TESTO FORNITO =

La poesia Un quarto alle 3:0 di Maria Teresa Infante La Marca che dà il titolo alla silloge Un quarto alle 3:00 – Notti (Bari: Oceano Edizioni: 2024: Illustrazioni di Marika Grassano) è densa di simboli che sgorgano, metaforicamente, dal profondo, simboli che si esprimono con tutta l’energia creativa del loro afflato poetico in immagini che colpiscono la sensibilità sommovendone la possibile situazione di quiete.
Maria Teresa Infante La Marca è poetessa a tutto tondo, come si evidenzia anche dalla sua prosa che trae spesso ispirazione dalla poesia di cui essa veste la sua percezione della vita. Si tratta di settantuno composizioni che si pongono nella scia del simbolismo ermetico, in maggioranza costituite da pochi versi a loro volta molto brevi ciascuna, tranne alcune liriche meno sintetiche.
L’atmosfera suscitata dalla raccolta è in generale fosca, in piena sintonia con la Weltanschauung priva di illusioni di chi è consapevole di avere un’esistenza transeunte. Quanto alla lirica in analisi, giustamente, come vedremo, essa è stata posta dall’Autrice come titolo emblematico della silloge, della sua semantica, dell’atmosfera cupa e dei contenuti che essa rappresenta nella prospettiva di una significativa doppia ottica, come andiamo a vedere.

DATI REGISTRATI =
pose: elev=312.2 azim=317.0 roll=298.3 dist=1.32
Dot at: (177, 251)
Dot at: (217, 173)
* * *
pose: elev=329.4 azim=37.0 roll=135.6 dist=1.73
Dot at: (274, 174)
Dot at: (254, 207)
--
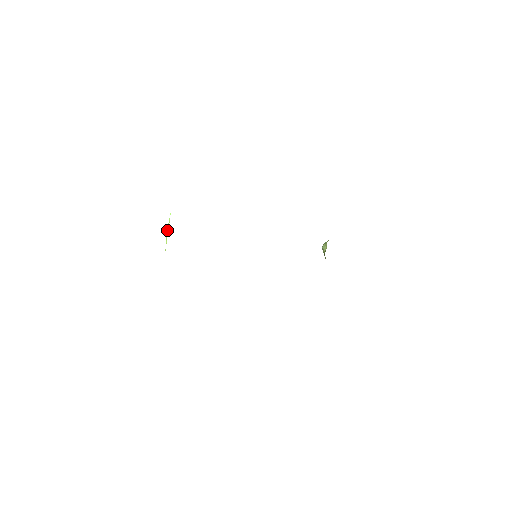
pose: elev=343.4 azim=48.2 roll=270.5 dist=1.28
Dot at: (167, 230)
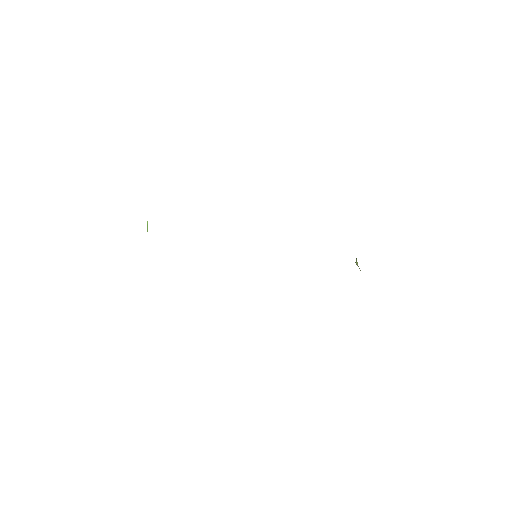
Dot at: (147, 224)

COMPLETA QUANTO SEGUE =
1. Riscrivi in forma più concisa il paragrafo del testo fornito che comincia con «Maria Teresa Infante La Marca è poetessa a tutto tondo», mantenendone le informazioni principali.
2. Riporta tali e quali le righe dei record: comincia dalla riga che contiene «pose: elev=343.4 azim=48.2» e fermati dopo quella che contiene «Dot at: (147, 224)», includendole entrambe. Escludi le immagini dalla risposta.
Il testo fornito e i record non hanno alcun legame tra loro.

SOLUZIONI DEGLI ESERCIZI =
1. Maria Teresa Infante La Marca è una poetessa completa: anche la sua prosa attinge spesso alla poesia, con cui esprime la propria percezione della vita. La raccolta comprende settantuno componimenti sulla scia del simbolismo ermetico. Sono per lo più brevi e formati da versi molto corti, tranne alcune liriche meno sintetiche.

2.
pose: elev=343.4 azim=48.2 roll=270.5 dist=1.28
Dot at: (167, 230)
Dot at: (147, 224)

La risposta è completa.